Every entry that appears below is to be output exactly.

▽

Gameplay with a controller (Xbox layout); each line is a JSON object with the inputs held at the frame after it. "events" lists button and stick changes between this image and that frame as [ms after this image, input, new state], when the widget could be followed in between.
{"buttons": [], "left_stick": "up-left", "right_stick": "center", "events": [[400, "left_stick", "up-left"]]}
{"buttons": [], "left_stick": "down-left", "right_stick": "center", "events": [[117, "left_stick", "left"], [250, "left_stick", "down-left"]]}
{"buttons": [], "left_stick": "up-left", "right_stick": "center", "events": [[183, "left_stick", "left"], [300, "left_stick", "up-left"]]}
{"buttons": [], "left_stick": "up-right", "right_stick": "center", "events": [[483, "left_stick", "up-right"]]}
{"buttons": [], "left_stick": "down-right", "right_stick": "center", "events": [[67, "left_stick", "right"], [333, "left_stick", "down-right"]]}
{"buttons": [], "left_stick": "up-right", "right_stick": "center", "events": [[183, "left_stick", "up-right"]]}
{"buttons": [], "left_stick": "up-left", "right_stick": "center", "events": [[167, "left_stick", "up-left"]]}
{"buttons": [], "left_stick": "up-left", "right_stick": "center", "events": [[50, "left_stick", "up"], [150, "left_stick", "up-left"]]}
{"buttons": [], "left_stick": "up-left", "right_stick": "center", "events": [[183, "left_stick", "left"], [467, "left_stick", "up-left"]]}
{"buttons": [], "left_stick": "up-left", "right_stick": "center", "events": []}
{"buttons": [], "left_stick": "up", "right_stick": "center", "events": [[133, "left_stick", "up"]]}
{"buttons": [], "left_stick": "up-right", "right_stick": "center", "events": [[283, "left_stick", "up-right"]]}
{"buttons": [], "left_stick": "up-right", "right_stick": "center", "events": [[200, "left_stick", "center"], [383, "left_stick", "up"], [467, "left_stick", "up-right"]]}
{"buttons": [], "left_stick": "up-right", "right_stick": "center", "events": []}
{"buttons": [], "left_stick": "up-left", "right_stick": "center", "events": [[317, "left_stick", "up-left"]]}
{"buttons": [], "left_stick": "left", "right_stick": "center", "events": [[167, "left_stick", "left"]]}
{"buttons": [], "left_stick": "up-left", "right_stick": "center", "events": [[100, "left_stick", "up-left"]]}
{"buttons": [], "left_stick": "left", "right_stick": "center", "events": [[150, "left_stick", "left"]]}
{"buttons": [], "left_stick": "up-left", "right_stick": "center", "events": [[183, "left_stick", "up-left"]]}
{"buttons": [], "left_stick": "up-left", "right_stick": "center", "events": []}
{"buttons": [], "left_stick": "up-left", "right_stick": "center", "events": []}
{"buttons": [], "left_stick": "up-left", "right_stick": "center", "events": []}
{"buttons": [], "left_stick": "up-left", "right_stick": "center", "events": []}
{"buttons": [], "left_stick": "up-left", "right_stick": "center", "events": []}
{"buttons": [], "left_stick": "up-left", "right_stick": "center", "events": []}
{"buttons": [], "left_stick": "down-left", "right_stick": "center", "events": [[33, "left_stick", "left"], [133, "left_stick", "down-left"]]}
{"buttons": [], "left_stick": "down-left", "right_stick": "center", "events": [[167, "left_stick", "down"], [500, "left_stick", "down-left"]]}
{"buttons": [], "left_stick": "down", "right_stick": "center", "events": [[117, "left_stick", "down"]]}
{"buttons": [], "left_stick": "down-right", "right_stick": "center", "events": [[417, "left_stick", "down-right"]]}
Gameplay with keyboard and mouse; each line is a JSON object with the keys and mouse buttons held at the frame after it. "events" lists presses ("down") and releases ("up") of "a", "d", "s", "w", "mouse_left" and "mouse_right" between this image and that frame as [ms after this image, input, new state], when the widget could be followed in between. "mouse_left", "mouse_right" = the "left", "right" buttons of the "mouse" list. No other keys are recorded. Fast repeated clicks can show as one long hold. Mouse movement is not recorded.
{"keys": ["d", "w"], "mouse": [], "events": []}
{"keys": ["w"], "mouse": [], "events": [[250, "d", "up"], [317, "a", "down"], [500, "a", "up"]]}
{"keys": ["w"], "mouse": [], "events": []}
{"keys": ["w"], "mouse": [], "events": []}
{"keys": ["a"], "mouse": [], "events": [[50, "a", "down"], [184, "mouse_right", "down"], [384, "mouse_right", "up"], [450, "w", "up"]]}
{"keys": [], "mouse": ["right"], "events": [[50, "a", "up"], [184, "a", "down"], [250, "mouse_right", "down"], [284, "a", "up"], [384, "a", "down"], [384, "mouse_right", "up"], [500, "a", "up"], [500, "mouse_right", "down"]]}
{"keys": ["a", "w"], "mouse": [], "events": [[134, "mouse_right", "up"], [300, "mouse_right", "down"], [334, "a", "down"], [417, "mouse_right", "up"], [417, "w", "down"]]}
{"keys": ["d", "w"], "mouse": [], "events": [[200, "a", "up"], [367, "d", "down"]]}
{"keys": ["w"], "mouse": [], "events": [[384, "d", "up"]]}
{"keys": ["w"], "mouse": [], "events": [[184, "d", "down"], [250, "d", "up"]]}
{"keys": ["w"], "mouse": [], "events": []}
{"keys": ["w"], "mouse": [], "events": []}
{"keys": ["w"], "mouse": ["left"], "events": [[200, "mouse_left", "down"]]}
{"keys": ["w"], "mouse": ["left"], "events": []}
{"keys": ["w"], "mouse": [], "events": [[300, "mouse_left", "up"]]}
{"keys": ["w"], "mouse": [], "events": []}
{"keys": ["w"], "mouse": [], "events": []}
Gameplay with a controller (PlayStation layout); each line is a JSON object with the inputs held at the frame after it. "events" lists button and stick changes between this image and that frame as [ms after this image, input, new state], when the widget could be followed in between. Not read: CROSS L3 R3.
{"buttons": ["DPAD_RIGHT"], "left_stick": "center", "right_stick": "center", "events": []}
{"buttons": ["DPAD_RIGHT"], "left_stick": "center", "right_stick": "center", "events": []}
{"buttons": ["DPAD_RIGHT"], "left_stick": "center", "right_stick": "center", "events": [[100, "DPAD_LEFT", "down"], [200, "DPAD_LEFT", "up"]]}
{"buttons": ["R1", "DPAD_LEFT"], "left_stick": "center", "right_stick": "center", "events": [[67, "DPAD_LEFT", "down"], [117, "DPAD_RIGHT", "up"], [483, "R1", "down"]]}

△

* [Expected output]:
Gameplay with a controller (Xbox layout); each line is a JSON object with the inputs held at the frame after it. "events" lists button and stick changes between this image and that frame as [ms after this image, input, new state], when the widget could be followed in between.
{"buttons": [], "left_stick": "up-left", "right_stick": "center", "events": [[400, "left_stick", "up-left"]]}
{"buttons": [], "left_stick": "down-left", "right_stick": "center", "events": [[117, "left_stick", "left"], [250, "left_stick", "down-left"]]}
{"buttons": [], "left_stick": "up-left", "right_stick": "center", "events": [[183, "left_stick", "left"], [300, "left_stick", "up-left"]]}
{"buttons": [], "left_stick": "up-right", "right_stick": "center", "events": [[483, "left_stick", "up-right"]]}
{"buttons": [], "left_stick": "down-right", "right_stick": "center", "events": [[67, "left_stick", "right"], [333, "left_stick", "down-right"]]}
{"buttons": [], "left_stick": "up-right", "right_stick": "center", "events": [[183, "left_stick", "up-right"]]}
{"buttons": [], "left_stick": "up-left", "right_stick": "center", "events": [[167, "left_stick", "up-left"]]}
{"buttons": [], "left_stick": "up-left", "right_stick": "center", "events": [[50, "left_stick", "up"], [150, "left_stick", "up-left"]]}
{"buttons": [], "left_stick": "up-left", "right_stick": "center", "events": [[183, "left_stick", "left"], [467, "left_stick", "up-left"]]}
{"buttons": [], "left_stick": "up-left", "right_stick": "center", "events": []}
{"buttons": [], "left_stick": "up", "right_stick": "center", "events": [[133, "left_stick", "up"]]}
{"buttons": [], "left_stick": "up-right", "right_stick": "center", "events": [[283, "left_stick", "up-right"]]}
{"buttons": [], "left_stick": "up-right", "right_stick": "center", "events": [[200, "left_stick", "center"], [383, "left_stick", "up"], [467, "left_stick", "up-right"]]}
{"buttons": [], "left_stick": "up-right", "right_stick": "center", "events": []}
{"buttons": [], "left_stick": "up-left", "right_stick": "center", "events": [[317, "left_stick", "up-left"]]}
{"buttons": [], "left_stick": "left", "right_stick": "center", "events": [[167, "left_stick", "left"]]}
{"buttons": [], "left_stick": "up-left", "right_stick": "center", "events": [[100, "left_stick", "up-left"]]}
{"buttons": [], "left_stick": "left", "right_stick": "center", "events": [[150, "left_stick", "left"]]}
{"buttons": [], "left_stick": "up-left", "right_stick": "center", "events": [[183, "left_stick", "up-left"]]}
{"buttons": [], "left_stick": "up-left", "right_stick": "center", "events": []}
{"buttons": [], "left_stick": "up-left", "right_stick": "center", "events": []}
{"buttons": [], "left_stick": "up-left", "right_stick": "center", "events": []}
{"buttons": [], "left_stick": "up-left", "right_stick": "center", "events": []}
{"buttons": [], "left_stick": "up-left", "right_stick": "center", "events": []}
{"buttons": [], "left_stick": "up-left", "right_stick": "center", "events": []}
{"buttons": [], "left_stick": "down-left", "right_stick": "center", "events": [[33, "left_stick", "left"], [133, "left_stick", "down-left"]]}
{"buttons": [], "left_stick": "down-left", "right_stick": "center", "events": [[167, "left_stick", "down"], [500, "left_stick", "down-left"]]}
{"buttons": [], "left_stick": "down", "right_stick": "center", "events": [[117, "left_stick", "down"]]}
{"buttons": [], "left_stick": "down-right", "right_stick": "center", "events": [[417, "left_stick", "down-right"]]}
Gameplay with keyboard and mouse; each line is a JSON object with the keys and mouse buttons held at the frame after it. "events" lists presses ("down") and releases ("up") of "a", "d", "s", "w", "mouse_left" and "mouse_right" between this image and that frame as [ms after this image, input, new state], when the widget could be followed in between. "mouse_left", "mouse_right" = the "left", "right" buttons of the "mouse" list. No other keys are recorded. Fast repeated clicks can show as one long hold. Mouse movement is not recorded.
{"keys": ["d", "w"], "mouse": [], "events": []}
{"keys": ["w"], "mouse": [], "events": [[250, "d", "up"], [317, "a", "down"], [500, "a", "up"]]}
{"keys": ["w"], "mouse": [], "events": []}
{"keys": ["w"], "mouse": [], "events": []}
{"keys": ["a"], "mouse": [], "events": [[50, "a", "down"], [184, "mouse_right", "down"], [384, "mouse_right", "up"], [450, "w", "up"]]}
{"keys": [], "mouse": ["right"], "events": [[50, "a", "up"], [184, "a", "down"], [250, "mouse_right", "down"], [284, "a", "up"], [384, "a", "down"], [384, "mouse_right", "up"], [500, "a", "up"], [500, "mouse_right", "down"]]}
{"keys": ["a", "w"], "mouse": [], "events": [[134, "mouse_right", "up"], [300, "mouse_right", "down"], [334, "a", "down"], [417, "mouse_right", "up"], [417, "w", "down"]]}
{"keys": ["d", "w"], "mouse": [], "events": [[200, "a", "up"], [367, "d", "down"]]}
{"keys": ["w"], "mouse": [], "events": [[384, "d", "up"]]}
{"keys": ["w"], "mouse": [], "events": [[184, "d", "down"], [250, "d", "up"]]}
{"keys": ["w"], "mouse": [], "events": []}
{"keys": ["w"], "mouse": [], "events": []}
{"keys": ["w"], "mouse": ["left"], "events": [[200, "mouse_left", "down"]]}
{"keys": ["w"], "mouse": ["left"], "events": []}
{"keys": ["w"], "mouse": [], "events": [[300, "mouse_left", "up"]]}
{"keys": ["w"], "mouse": [], "events": []}
{"keys": ["w"], "mouse": [], "events": []}
Gameplay with a controller (PlayStation layout); each line is a JSON object with the inputs held at the frame after it. "events" lists button and stick changes between this image and that frame as [ms after this image, input, new state], when the widget could be followed in between. Not read: CROSS L3 R3.
{"buttons": ["DPAD_RIGHT"], "left_stick": "center", "right_stick": "center", "events": []}
{"buttons": ["DPAD_RIGHT"], "left_stick": "center", "right_stick": "center", "events": []}
{"buttons": ["DPAD_RIGHT"], "left_stick": "center", "right_stick": "center", "events": [[100, "DPAD_LEFT", "down"], [200, "DPAD_LEFT", "up"]]}
{"buttons": ["R1", "DPAD_LEFT"], "left_stick": "center", "right_stick": "center", "events": [[67, "DPAD_LEFT", "down"], [117, "DPAD_RIGHT", "up"], [483, "R1", "down"]]}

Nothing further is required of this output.